Document passage
::::
In the early hours of the 24th of August, the housing squat for refugees and migrants, Notara 26, in Athens was the target of an incendiary attack. The molotov and gas-bottle bombs caused serious material damage and could have killed the over 130 residents. Fortunately, the inhabitants responded quickly enough to evacuate the building, and then with the aid of the fire department, were able to extiguish the flames.
The attack bore all of the markings of the country’s fascist elements: to terrorise and murder migrants-refugees in a desire for ethnic and racial purification; to attack and terrorise, even kill, both greek and foreigner, engaged in no-border solidarity work with refugees; to hit at the heart of Athens’ Exarchia neighbourhood, where a significant anti-authoritarian/anarchist presence has established itself over the years, to show that the fascists can attack anyone, anywhere; to feed the raging xenophobia and hostility towards those who contest the power of State-Capital.
::::
Assigned task 1
Translate this sentence from the passage on the attack on Notara 26 into Spanish: "The molotov and gas-bottle bombs caused serious material damage and could have killed the over 130 residents."
Assigned task 2
From the passage on the attack on Notara 26, extract the stretch from "In the early" through "extiguish the flames.".
::::
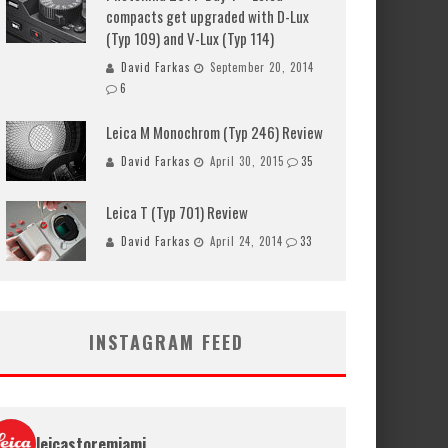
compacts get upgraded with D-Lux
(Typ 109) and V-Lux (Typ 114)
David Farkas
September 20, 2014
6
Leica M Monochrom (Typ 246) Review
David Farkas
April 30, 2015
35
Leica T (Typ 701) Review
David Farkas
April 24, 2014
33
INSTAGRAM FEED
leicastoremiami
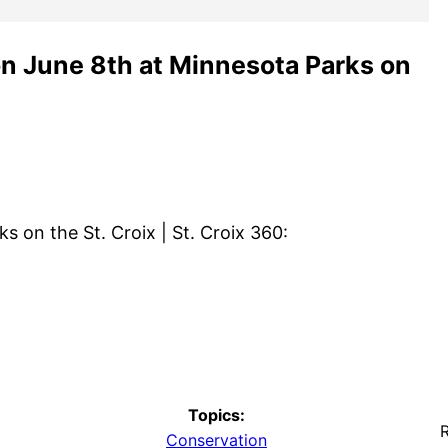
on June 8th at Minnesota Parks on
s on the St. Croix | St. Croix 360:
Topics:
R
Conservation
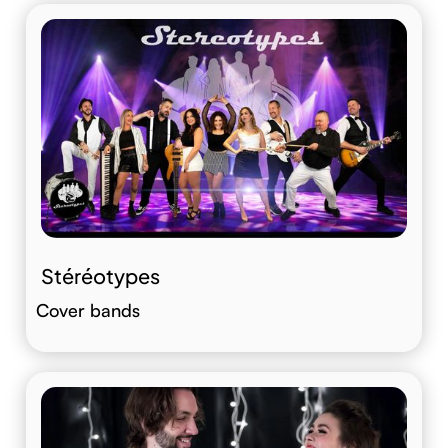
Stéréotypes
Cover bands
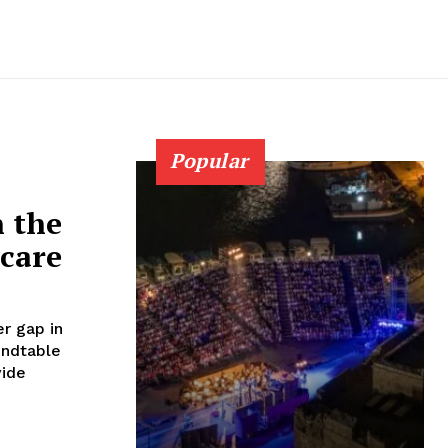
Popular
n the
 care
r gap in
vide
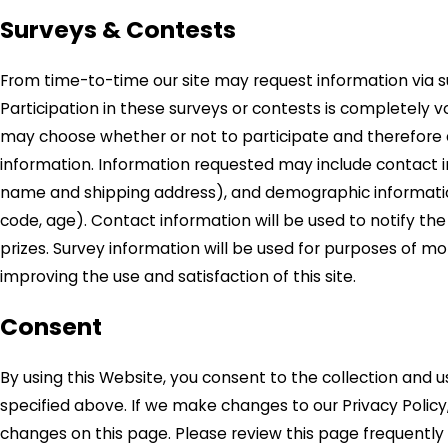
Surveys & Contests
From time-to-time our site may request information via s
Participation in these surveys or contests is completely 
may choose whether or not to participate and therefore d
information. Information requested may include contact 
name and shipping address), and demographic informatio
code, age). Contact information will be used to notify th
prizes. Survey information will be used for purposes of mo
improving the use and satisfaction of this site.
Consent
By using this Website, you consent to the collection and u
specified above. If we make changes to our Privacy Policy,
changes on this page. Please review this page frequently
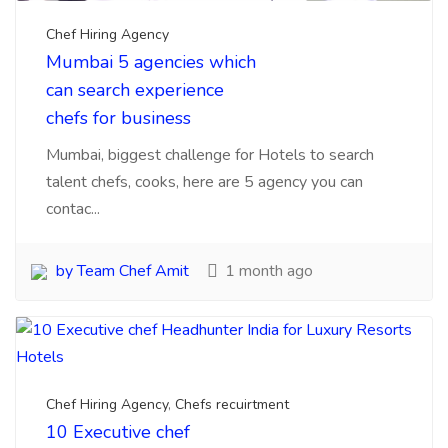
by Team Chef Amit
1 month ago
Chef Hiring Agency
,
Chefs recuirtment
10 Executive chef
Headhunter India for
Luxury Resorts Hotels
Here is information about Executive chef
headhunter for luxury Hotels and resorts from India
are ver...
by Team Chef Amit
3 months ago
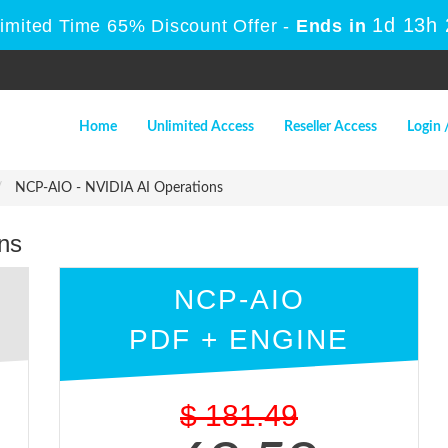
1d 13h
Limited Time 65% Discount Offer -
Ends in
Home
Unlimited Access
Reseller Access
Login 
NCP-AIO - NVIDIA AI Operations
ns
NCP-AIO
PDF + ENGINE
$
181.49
::::
Exercise solution 1
Las bombas molotov y de bombonas de gas causaron graves daños materiales y podrían haber matado a los más de 130 residentes.

Exercise solution 2
In the early hours of the 24th of August, the housing squat for refugees and migrants, Notara 26, in Athens was the target of an incendiary attack. The molotov and gas-bottle bombs caused serious material damage and could have killed the over 130 residents. Fortunately, the inhabitants responded quickly enough to evacuate the building, and then with the aid of the fire department, were able to extiguish the flames.